ABSTRACT

This paper presents a case study on the innovative design and deployment of well completion for a CO₂ injection well. Over 5 years, the well was completed twice to conduct various CO₂ injection experiments across different formations. The paper discusses the design, technology, and procedures used to meet challenging well-completion requirements. One challenge involved external fibre optic cables installed on the casing using blast rods. To avoid damaging these cables, a wireline-oriented gun system that reads flux from the rods was used to orient the perforation charges away from the cables. Additionally, downhole formation samples were collected without requiring a well workover, achieved using Tube-in-Tube U-Tube sampler technology. To reduce costs, the well design utilised 13% rather than the 25% chromium stainless steel material typically recommended for CO₂ injection wells.

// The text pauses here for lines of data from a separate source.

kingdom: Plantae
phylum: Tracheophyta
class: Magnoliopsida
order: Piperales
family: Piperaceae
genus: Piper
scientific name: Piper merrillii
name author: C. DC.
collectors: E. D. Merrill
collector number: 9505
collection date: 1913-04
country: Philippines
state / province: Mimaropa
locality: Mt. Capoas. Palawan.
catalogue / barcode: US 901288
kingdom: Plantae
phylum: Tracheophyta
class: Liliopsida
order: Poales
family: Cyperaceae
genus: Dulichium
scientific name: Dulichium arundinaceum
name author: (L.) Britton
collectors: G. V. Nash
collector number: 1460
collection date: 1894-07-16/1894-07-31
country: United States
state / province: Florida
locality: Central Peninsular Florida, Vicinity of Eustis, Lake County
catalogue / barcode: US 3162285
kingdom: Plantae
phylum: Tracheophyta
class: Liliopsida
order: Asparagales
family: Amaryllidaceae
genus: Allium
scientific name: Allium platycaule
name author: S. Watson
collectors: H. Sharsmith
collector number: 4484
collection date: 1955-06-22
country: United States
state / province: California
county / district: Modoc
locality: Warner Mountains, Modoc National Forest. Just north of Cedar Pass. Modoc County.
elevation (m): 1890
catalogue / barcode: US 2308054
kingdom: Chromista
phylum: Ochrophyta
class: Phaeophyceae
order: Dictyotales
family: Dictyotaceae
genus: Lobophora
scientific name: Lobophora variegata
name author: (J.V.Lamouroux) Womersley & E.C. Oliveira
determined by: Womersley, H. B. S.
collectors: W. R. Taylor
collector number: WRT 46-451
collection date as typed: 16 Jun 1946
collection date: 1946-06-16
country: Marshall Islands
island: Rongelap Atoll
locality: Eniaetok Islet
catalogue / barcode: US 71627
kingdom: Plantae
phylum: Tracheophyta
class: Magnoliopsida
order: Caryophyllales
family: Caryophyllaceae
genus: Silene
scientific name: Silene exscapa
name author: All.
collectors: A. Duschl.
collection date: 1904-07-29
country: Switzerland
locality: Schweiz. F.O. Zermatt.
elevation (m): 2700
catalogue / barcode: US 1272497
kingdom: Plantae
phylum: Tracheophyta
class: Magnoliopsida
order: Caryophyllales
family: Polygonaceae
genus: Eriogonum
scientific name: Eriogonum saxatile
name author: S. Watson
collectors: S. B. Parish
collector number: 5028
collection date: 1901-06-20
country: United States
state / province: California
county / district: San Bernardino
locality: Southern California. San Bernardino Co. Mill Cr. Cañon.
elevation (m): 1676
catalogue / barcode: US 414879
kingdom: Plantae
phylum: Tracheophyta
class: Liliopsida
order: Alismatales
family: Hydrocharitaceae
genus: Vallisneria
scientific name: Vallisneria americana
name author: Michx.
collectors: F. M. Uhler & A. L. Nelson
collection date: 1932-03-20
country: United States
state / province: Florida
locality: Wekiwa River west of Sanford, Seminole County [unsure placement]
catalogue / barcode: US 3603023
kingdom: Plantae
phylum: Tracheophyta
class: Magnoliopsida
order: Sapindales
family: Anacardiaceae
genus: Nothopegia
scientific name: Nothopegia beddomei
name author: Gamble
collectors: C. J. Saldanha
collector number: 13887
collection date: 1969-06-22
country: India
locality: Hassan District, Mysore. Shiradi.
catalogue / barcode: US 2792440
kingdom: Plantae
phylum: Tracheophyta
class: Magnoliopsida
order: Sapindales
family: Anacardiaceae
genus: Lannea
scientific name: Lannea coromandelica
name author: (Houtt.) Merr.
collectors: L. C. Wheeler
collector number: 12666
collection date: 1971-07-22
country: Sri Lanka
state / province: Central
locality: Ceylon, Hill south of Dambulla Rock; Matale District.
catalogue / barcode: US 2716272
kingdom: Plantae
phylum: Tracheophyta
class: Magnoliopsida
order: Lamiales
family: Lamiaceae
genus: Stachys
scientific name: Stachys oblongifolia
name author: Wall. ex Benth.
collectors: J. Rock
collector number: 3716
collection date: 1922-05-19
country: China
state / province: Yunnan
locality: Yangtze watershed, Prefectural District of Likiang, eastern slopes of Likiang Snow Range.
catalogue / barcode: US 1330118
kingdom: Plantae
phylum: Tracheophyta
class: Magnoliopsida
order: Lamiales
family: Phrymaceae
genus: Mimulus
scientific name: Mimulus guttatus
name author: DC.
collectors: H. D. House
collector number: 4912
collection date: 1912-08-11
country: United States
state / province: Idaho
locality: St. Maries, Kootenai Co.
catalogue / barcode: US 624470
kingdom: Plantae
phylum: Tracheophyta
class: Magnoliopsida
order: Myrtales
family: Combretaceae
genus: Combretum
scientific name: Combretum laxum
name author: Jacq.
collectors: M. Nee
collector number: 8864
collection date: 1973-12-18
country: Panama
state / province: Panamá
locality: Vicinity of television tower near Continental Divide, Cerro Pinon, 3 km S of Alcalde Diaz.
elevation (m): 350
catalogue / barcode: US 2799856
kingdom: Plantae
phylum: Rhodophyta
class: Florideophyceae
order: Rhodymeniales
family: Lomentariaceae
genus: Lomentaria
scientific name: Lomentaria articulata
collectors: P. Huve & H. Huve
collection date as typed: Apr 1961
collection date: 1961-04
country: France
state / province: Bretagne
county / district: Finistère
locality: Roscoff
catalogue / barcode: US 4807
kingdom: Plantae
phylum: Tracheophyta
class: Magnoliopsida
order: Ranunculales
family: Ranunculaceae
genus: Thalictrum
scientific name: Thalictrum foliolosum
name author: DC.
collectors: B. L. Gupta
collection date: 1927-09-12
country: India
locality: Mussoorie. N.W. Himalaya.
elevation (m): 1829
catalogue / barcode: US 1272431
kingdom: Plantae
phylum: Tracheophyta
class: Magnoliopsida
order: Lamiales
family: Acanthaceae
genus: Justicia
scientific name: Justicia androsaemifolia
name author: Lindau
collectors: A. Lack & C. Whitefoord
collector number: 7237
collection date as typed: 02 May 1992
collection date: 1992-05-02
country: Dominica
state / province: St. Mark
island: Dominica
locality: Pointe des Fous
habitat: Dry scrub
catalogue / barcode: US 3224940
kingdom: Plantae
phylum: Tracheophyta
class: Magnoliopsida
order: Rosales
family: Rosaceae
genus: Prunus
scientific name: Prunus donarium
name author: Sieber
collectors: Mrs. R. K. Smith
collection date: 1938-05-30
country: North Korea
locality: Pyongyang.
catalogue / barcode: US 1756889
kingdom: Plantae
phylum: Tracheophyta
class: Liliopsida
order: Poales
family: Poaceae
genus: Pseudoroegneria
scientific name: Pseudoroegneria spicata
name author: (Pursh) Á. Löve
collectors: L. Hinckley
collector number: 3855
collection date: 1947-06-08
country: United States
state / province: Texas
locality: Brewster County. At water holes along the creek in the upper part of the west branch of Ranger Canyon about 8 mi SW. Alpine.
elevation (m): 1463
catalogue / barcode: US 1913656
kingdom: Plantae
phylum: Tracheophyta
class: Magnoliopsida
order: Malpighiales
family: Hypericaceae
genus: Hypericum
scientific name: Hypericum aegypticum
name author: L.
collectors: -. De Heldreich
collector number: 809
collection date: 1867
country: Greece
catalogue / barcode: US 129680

The recovered tubular showed a favourable corrosion profile during re-completion, supporting the design decision. The well was re-completed in 2024, incorporating design optimisations and lessons learned from the initial completion. The recompletion targeted new low-permeability zones, requiring perforation cleanup to enhance injectivity. An innovative method using inflatable packers and nitrogen to displace and flow the well inside the tubing achieved this objective, significantly reducing costs compared to a full flowback package. The paper emphasises tailored engineering solutions for complex well construction, demonstrating the effectiveness of specific tools and materials in optimising well design and contributing to best practices for future carbon capture and storage well completion applications.